Beware the patient person
Who lies eye wide in front of lined white sheets
Empty minds bleached between verges and soft margins,
Where thoughts are an unmanned flock of birds
From hedgerow
Over hedgerow
To hedgerow....
I clip a wing on the drive there,
Ten percent over the legal speed limit
Leaves no discretion on five-foot-wide tarmac.
How insane am I? I wonder
Undiagnosed, I respond.
Stopping, I swing the door open
Step back from the vehicle
And pick up the bird, a crow.
Bringing it home smiling
I nail it to my refrigerator.
Good, another poem.
Brian Kelly is a bean from the west of Ireland who has recently given up his dreams and aspirations in the pursuit of poetry.
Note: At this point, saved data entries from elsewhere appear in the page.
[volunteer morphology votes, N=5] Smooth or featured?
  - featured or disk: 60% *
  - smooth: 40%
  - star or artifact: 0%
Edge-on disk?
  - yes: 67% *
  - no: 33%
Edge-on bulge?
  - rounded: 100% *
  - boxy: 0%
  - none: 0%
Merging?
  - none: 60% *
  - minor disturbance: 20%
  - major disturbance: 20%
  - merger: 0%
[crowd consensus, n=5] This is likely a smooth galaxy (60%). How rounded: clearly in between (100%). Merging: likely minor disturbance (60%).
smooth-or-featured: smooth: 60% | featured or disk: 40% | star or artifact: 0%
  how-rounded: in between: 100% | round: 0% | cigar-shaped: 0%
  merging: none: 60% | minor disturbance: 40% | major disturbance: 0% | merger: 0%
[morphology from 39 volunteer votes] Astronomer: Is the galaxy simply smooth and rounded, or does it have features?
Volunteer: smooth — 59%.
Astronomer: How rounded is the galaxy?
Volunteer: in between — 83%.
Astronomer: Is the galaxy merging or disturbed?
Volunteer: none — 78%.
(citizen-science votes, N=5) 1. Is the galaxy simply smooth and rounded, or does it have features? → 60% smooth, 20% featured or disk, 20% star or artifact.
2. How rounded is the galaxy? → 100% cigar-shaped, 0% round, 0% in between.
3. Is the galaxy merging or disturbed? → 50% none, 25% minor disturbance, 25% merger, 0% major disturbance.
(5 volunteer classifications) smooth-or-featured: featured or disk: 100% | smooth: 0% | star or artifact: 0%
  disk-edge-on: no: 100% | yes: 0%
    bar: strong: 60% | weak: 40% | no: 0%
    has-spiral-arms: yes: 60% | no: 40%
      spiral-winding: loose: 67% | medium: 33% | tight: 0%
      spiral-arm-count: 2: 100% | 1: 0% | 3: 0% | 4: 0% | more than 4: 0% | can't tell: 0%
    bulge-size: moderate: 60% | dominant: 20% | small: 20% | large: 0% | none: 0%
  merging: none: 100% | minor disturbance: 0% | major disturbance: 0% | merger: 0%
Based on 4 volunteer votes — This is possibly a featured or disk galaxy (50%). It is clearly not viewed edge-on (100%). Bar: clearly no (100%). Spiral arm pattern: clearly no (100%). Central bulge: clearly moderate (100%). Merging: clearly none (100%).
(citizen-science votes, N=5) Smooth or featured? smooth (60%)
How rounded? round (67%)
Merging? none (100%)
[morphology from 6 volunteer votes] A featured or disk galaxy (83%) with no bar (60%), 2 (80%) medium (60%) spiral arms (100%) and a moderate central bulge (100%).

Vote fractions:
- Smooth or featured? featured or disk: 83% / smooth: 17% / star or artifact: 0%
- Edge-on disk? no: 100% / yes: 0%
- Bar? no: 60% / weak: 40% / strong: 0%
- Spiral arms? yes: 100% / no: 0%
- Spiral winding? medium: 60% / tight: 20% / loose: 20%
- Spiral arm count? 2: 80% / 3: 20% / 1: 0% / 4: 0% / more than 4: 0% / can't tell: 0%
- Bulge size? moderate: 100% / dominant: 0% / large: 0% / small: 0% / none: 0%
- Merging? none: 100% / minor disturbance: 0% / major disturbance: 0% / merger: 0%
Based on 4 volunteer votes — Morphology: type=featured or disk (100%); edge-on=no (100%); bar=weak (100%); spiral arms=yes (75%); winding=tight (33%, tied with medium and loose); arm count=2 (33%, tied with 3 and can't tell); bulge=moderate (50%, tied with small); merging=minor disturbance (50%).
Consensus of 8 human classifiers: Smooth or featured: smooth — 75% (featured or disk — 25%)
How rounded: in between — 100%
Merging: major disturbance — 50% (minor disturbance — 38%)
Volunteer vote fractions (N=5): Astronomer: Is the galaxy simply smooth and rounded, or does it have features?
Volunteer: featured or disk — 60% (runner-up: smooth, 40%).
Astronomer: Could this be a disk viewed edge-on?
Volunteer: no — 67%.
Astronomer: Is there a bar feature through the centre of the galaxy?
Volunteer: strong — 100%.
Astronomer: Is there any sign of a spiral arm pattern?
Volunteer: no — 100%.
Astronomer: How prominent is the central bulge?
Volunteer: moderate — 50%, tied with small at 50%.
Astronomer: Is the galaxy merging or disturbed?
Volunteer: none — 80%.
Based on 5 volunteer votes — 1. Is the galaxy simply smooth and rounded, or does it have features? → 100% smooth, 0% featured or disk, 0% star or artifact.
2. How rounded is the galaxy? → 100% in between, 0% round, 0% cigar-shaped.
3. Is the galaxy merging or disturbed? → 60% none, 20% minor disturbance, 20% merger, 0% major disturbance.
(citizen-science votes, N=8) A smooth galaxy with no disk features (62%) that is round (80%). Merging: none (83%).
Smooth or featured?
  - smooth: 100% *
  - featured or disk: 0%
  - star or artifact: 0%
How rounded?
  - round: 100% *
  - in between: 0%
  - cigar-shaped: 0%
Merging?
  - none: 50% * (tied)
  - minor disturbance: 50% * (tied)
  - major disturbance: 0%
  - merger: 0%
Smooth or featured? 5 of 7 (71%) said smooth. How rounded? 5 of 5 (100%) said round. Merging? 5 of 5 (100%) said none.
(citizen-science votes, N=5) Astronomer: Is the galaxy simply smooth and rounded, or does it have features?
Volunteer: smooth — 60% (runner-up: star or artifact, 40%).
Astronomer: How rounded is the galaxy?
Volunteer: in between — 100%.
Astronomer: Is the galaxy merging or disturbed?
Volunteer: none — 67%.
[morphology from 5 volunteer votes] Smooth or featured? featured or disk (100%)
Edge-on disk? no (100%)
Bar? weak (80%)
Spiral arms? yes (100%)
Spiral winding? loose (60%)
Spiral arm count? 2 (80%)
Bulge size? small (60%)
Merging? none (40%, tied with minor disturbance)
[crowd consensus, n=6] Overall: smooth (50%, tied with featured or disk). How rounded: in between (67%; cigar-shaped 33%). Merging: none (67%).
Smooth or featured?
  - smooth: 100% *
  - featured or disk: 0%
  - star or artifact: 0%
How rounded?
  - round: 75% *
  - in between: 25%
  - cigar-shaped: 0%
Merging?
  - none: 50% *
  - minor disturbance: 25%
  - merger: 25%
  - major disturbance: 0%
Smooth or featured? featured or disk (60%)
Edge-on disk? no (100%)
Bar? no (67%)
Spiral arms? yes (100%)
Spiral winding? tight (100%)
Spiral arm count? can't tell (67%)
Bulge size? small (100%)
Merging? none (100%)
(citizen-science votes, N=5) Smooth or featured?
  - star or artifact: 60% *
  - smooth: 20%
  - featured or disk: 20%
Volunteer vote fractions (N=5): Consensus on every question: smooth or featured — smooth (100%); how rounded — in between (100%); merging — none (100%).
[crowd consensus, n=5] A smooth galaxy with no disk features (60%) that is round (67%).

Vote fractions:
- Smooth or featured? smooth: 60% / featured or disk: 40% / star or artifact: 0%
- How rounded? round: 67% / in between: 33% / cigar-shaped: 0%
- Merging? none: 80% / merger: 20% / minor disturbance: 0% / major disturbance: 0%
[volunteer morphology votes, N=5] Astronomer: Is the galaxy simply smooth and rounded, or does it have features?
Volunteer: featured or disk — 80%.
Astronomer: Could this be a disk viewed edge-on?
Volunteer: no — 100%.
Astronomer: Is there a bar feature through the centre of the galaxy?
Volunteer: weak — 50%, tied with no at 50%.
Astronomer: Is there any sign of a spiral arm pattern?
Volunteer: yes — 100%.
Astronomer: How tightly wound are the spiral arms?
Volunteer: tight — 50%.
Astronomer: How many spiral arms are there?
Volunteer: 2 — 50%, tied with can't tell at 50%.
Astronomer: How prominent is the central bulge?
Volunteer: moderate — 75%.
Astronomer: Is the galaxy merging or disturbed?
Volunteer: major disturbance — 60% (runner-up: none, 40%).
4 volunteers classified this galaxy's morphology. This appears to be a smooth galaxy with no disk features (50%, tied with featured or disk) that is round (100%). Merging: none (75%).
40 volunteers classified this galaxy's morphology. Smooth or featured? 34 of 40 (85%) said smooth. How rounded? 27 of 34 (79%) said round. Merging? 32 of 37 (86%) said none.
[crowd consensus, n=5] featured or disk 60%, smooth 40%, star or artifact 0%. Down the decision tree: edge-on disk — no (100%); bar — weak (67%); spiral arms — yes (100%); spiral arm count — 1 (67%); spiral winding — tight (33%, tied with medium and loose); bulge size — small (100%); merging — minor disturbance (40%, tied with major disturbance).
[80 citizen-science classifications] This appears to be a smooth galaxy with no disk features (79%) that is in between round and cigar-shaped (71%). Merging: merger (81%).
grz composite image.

What were once late night drunken chicken scratchings, etched onto any surface with something preferably sharp, are slowly evolving into bipedal beings traversing dry poetic lands.
Forever Changed, by Susan Coyle
I can’t tell you anything about
the moment time stood still
as your world rearranged itself
feeling your heart silently crack
this fracture will mend
only those who really know you see the scars
you have the gift to conjure memories
hear a voice who scolds you for being sad
as refracted light on glistening tears sparkle
to know an unconditional love until the last breath
I am not exempt from the conclusion of this world
grief is a multitasking emotion
being happy and sad in the same moment
not something you fully know
until it's your front row at the funeral
there, long after the last sympathy card,
it becomes part of you
Susan Coyle is based in Galway and has been writing poetry since 2019.
She attends “Over the Edge” writing workshops with Kevin Higgins in Galway.
She has had poems published in North West Words, Pendemic.ie and Vox Galvia section of “Galway Advertiser”
Moving Day by Leah Keane
Moving Day
Every day is moving day in Galway,
but it may not always be a physical thing.
You see, we don't live, we simply nest in fear
that the landlord might suddenly decide to "renovate" again
with as much notice as a suicide bombing,
only for you to see that same room advertised one month later
at double the cost and a new door handle.
It's hard to feel like a person in this city
when you've spent so long being treated like cattle.
Once in a mouldy blue moon, they'll come along
to "inspect" the holding and appear outraged
by the number of glass bottles in the hall
or an old scrape on the kitchen wall,
all the while ignoring the leak in your bedroom ceiling
or the dishwasher that's been broken for a hundred thousand years
at the cost of innumerable cracked and brittle hands.
But the worst part about moving day
is that you know who's truly behind it all.
You see their ugly faces on TV
making speeches in the Dáil.
They pretend to know what it's like,
and some of them even have the nerve to believe it
while owning multiple holiday homes
which they leave vacant for the majority of the year.
Affordable means nothing when the scale slides
forever in their favour. They won't listen to us.
We're too young to know anything,
but should be fit enough to put up with everything.
It's getting old now, Michéal.
I would like a toupeéd lapdance for my trouble.
I would like you to feel ashamed
because the rental market is an awful lot like the top of your skull.
Unfortunate and bald.
Leah Keane is from Castlerea, County Roscommon, Ireland. She graduated with a BA in English, German and Creative Writing from NUI Galway in 2018, and is currently working as an English language teacher. Her work has previously been published in Poetry Ireland Review, ROPES, Green Carnations and The Stony Thursday Book among others.